Data »
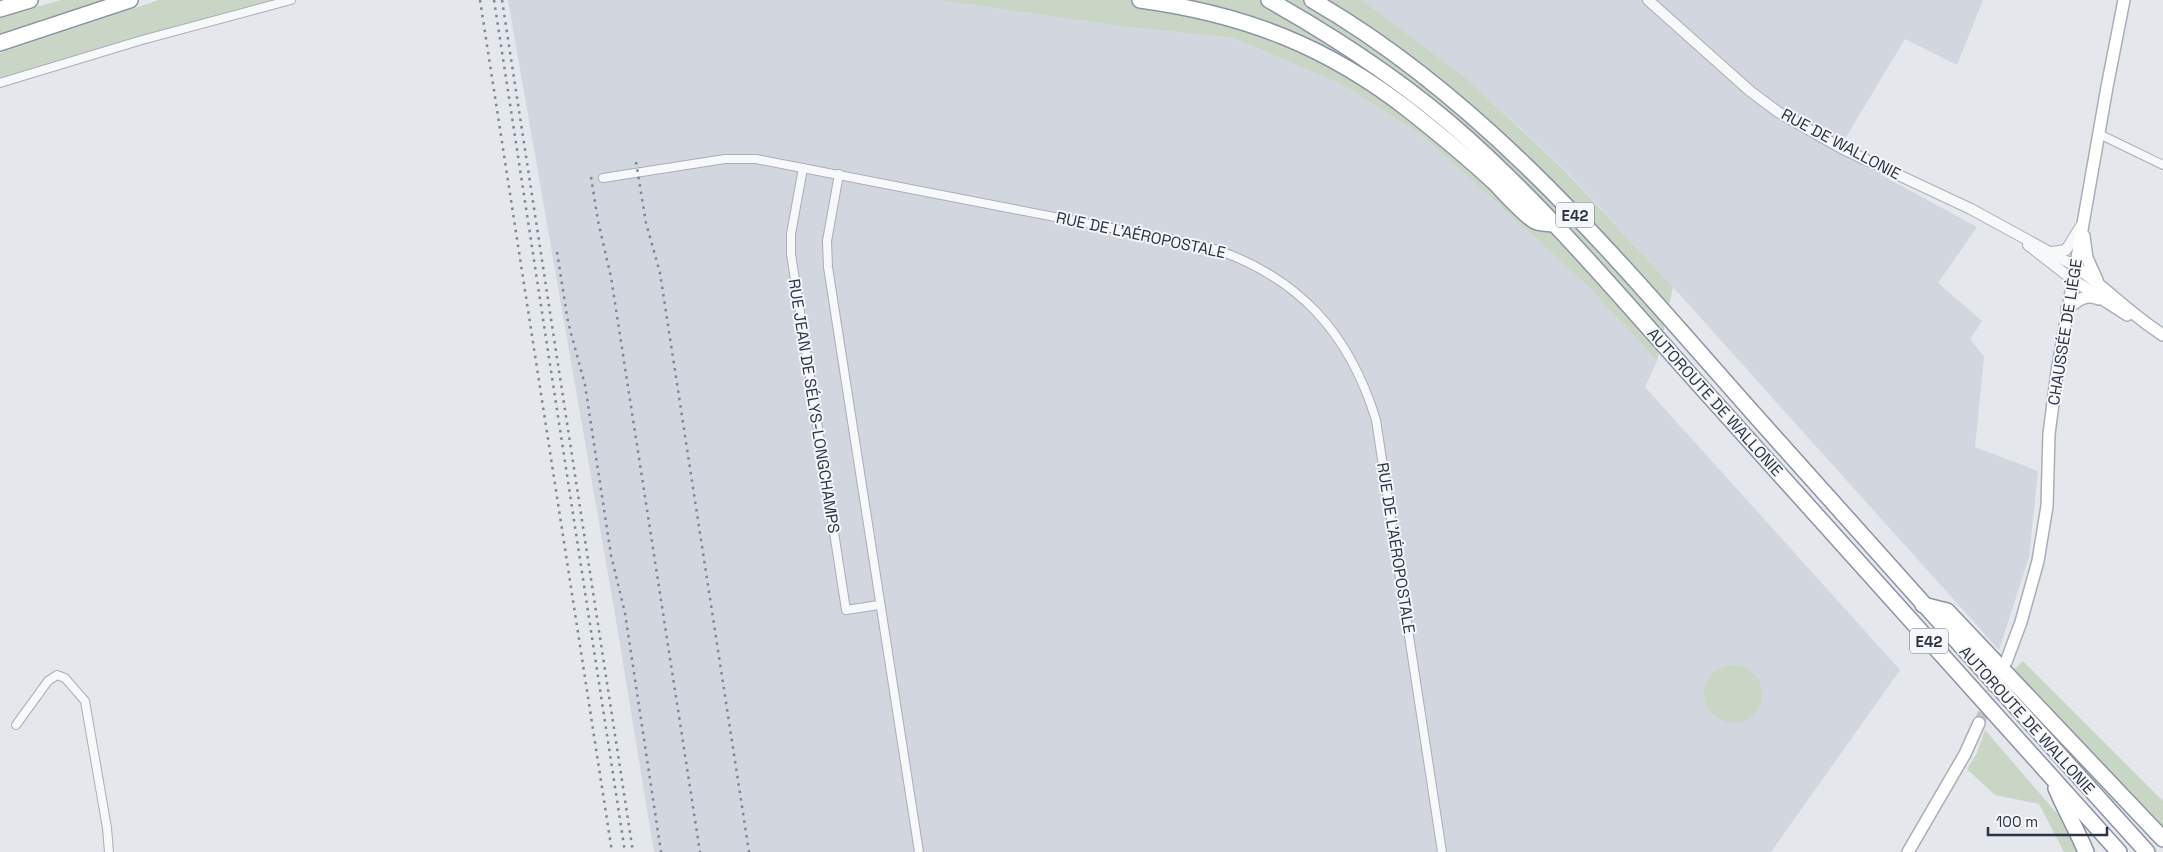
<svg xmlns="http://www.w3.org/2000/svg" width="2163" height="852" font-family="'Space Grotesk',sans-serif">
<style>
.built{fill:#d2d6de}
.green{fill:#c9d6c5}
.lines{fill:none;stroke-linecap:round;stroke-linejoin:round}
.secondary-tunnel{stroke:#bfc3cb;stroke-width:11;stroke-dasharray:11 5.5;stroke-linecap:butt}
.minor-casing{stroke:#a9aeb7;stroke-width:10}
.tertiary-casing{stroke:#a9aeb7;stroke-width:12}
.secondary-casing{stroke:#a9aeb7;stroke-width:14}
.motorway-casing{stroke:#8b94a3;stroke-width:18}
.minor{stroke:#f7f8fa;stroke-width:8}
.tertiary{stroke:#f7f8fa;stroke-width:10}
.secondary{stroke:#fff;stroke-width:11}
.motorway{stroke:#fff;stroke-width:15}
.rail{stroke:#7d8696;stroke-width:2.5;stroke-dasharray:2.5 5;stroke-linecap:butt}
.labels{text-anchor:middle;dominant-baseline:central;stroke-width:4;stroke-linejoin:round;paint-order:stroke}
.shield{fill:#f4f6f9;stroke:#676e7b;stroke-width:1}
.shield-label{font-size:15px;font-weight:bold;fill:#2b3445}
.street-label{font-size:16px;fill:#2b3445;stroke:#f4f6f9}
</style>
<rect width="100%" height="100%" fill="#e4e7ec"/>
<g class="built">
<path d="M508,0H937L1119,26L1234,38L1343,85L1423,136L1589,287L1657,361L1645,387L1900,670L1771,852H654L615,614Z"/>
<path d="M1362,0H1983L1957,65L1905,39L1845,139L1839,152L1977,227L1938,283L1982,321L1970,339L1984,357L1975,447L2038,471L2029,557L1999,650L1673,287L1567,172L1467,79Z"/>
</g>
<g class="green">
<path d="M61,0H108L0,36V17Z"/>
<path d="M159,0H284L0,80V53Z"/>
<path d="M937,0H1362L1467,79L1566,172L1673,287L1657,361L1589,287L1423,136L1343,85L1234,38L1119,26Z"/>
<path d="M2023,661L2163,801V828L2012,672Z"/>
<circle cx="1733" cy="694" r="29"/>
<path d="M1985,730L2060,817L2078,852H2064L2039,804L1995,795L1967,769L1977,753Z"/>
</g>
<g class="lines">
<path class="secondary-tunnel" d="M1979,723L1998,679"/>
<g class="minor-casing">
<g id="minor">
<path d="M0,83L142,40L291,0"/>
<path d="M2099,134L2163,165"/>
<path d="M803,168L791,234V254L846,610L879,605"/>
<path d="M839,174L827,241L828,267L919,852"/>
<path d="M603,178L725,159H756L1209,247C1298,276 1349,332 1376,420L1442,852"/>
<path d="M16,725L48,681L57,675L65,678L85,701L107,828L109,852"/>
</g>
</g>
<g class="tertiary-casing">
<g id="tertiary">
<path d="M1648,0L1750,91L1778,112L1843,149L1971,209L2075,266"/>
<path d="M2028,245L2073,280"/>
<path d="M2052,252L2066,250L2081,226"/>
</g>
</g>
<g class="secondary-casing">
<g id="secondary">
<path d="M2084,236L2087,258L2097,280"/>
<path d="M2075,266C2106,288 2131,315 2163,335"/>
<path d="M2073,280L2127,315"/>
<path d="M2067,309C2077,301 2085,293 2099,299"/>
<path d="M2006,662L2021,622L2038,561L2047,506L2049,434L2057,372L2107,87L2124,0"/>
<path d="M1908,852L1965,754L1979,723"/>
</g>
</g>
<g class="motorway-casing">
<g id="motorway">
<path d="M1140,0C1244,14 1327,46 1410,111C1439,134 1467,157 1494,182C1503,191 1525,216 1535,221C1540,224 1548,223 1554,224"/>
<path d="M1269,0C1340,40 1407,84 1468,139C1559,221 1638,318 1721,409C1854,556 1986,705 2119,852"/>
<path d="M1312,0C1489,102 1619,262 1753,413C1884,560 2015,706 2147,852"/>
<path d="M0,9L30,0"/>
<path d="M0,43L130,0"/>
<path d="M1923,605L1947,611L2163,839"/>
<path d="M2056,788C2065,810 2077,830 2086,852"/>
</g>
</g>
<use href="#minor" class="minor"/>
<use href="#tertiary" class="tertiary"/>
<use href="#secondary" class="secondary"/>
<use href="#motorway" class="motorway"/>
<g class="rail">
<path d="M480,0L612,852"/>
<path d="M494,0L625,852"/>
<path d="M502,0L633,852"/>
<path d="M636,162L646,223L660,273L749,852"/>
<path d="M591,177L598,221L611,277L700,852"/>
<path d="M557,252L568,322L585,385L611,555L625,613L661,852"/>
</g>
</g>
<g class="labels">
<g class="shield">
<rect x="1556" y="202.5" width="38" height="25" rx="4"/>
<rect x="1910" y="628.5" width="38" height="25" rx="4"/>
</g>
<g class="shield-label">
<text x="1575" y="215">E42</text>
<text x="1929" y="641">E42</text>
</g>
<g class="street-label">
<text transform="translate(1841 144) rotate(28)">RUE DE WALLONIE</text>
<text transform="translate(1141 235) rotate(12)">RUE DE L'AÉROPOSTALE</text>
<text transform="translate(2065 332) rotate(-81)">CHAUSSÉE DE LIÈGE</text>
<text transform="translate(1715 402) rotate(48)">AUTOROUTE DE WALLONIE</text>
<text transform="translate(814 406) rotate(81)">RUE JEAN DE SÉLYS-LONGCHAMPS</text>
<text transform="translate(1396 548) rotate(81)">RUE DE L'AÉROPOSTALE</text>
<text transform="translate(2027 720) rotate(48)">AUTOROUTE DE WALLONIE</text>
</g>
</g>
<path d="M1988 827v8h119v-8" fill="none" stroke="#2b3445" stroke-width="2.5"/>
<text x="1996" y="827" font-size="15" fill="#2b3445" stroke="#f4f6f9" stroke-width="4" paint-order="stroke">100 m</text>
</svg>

--

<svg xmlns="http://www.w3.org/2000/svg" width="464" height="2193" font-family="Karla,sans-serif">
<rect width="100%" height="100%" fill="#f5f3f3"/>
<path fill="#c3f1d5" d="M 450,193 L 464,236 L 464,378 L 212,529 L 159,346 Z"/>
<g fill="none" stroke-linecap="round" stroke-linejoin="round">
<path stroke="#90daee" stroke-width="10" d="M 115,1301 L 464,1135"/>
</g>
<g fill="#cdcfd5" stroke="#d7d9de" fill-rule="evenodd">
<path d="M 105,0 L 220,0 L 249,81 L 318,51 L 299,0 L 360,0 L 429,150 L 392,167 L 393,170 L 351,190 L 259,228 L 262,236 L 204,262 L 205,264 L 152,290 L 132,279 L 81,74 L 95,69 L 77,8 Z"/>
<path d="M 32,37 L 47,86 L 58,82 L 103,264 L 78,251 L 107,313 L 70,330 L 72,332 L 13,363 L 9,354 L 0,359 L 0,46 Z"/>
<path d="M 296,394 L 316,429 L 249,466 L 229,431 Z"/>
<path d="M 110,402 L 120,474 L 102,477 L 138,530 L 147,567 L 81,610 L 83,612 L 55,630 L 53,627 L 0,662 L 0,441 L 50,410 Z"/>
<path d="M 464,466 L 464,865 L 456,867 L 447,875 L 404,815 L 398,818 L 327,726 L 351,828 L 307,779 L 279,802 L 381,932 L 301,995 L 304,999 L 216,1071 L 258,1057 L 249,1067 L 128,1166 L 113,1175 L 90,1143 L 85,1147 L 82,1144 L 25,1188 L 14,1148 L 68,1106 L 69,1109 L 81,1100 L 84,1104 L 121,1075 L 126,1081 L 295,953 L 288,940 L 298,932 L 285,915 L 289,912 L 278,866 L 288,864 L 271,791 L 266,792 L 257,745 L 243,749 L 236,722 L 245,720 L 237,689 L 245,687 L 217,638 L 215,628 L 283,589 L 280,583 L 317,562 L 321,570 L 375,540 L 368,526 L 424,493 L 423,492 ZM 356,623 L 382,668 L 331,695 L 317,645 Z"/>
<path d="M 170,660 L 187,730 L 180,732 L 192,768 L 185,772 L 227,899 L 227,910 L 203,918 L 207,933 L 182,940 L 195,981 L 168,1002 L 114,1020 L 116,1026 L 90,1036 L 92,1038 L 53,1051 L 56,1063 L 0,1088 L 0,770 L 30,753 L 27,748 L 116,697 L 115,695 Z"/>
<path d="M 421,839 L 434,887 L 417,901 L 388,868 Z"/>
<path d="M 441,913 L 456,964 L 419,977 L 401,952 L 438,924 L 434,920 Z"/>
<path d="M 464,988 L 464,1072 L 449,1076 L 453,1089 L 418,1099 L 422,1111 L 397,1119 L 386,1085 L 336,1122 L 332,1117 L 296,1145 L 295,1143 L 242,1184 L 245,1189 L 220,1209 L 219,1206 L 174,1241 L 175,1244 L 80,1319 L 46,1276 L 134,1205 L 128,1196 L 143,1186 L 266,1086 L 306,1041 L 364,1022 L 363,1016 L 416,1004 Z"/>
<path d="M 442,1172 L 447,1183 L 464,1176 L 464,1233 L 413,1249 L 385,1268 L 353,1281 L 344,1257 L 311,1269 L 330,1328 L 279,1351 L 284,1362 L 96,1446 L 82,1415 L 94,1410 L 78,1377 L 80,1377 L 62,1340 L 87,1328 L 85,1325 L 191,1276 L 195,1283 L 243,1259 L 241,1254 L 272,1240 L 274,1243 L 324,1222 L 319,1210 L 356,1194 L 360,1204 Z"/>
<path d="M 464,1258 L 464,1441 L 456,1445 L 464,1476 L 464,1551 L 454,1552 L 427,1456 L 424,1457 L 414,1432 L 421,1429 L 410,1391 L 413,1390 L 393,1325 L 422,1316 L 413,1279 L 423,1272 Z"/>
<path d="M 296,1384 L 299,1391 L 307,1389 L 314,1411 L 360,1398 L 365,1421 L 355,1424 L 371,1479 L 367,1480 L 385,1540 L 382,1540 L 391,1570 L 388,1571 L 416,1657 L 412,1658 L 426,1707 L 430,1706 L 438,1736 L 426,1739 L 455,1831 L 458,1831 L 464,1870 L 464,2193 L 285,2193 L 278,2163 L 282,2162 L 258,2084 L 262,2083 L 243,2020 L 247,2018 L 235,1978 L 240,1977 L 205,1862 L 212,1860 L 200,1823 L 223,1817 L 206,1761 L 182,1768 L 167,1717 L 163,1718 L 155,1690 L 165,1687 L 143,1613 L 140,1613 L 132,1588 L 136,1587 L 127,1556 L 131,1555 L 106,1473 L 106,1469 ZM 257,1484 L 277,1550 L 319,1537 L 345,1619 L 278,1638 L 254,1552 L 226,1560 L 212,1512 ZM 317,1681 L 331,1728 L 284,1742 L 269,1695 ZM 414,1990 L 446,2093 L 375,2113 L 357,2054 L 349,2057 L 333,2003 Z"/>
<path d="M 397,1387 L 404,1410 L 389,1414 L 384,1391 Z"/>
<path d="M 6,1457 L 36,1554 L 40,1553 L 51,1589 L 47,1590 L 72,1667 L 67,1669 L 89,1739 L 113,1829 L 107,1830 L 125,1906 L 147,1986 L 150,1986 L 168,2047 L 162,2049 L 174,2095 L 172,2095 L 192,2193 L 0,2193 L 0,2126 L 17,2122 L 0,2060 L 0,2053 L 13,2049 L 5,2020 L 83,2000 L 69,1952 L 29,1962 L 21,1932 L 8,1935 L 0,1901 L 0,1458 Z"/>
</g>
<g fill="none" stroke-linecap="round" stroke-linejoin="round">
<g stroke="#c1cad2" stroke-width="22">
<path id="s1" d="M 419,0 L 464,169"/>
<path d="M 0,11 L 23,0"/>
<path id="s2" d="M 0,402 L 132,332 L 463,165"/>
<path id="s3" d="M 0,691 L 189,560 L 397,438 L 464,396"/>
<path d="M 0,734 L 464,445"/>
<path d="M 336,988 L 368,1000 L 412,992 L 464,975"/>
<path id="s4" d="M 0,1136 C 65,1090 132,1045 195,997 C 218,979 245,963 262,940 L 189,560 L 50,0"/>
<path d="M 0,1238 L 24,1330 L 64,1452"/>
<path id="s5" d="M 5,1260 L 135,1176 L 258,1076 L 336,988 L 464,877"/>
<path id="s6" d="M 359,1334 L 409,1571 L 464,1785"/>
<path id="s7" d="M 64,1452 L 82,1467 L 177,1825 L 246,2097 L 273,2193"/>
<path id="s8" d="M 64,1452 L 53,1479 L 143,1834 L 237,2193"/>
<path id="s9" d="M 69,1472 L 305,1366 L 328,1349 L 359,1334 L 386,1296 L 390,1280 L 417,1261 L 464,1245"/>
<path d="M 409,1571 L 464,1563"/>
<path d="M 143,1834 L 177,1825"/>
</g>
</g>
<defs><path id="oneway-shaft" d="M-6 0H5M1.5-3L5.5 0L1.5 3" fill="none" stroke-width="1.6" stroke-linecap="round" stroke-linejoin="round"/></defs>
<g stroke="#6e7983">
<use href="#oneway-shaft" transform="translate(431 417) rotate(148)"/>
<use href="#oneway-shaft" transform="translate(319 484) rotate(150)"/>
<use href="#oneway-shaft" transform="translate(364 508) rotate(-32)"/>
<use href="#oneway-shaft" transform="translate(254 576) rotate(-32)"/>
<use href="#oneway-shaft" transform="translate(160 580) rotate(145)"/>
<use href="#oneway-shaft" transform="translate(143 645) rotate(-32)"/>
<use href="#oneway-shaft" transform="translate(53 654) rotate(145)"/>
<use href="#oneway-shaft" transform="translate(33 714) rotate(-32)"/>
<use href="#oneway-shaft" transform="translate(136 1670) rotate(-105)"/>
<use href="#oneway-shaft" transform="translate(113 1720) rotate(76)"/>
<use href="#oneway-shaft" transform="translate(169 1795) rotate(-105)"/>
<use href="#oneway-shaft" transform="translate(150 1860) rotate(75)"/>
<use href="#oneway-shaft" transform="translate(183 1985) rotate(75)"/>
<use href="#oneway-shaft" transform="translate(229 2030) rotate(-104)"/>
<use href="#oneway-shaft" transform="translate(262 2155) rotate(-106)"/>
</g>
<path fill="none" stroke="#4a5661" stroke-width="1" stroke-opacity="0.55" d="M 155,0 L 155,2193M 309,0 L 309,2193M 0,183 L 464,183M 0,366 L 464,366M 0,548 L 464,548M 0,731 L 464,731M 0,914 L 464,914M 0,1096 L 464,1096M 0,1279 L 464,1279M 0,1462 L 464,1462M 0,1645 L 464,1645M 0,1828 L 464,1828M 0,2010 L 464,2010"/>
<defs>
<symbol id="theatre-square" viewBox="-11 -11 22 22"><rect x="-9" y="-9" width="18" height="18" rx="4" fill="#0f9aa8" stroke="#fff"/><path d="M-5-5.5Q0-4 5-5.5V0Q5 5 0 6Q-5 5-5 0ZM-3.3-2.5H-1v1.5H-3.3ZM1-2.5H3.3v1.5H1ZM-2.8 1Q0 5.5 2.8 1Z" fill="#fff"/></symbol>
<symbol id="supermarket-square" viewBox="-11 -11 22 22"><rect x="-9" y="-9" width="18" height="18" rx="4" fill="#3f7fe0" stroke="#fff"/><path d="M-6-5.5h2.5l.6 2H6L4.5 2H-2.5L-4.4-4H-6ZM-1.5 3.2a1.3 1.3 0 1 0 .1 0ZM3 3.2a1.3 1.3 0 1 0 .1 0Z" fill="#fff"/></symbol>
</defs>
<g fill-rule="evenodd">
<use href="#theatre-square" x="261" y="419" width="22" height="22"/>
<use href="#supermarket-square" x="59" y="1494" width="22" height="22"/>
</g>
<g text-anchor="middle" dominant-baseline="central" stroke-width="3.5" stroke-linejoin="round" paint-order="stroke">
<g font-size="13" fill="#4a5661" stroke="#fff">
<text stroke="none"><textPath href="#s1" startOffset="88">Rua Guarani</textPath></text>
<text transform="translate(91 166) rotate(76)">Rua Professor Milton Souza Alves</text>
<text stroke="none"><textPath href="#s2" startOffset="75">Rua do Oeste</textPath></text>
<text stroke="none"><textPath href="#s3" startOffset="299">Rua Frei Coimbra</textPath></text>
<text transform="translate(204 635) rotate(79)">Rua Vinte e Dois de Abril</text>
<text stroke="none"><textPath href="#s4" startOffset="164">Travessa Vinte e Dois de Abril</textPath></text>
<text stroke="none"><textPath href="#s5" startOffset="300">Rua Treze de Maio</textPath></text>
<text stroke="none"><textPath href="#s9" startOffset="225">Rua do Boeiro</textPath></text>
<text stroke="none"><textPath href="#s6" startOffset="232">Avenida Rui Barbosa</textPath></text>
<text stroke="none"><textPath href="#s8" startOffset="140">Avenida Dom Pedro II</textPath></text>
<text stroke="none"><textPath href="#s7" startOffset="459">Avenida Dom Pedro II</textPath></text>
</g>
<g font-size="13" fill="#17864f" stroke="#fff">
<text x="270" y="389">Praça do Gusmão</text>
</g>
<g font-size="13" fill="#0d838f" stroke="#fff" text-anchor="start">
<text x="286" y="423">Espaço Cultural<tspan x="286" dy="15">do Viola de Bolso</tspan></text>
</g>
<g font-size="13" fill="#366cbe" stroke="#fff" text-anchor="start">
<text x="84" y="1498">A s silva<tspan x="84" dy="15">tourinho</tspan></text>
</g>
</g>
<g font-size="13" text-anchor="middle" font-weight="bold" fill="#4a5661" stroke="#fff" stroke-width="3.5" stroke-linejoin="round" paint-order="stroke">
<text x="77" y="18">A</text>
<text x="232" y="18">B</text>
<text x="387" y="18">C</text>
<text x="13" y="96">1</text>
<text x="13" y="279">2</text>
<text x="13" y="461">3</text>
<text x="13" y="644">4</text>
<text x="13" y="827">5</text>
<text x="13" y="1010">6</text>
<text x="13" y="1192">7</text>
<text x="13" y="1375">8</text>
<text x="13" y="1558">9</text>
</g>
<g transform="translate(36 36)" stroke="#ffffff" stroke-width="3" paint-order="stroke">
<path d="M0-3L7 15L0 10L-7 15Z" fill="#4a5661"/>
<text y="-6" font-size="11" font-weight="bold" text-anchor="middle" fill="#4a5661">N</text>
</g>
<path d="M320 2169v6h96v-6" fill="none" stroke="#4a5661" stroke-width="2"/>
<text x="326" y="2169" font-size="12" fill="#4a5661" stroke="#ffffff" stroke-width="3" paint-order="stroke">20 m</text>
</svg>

What this task involves » In the records above, find each line with the word "lines" and copy it out.

Task solution »
.lines{fill:none;stroke-linecap:round;stroke-linejoin:round}
<g class="lines">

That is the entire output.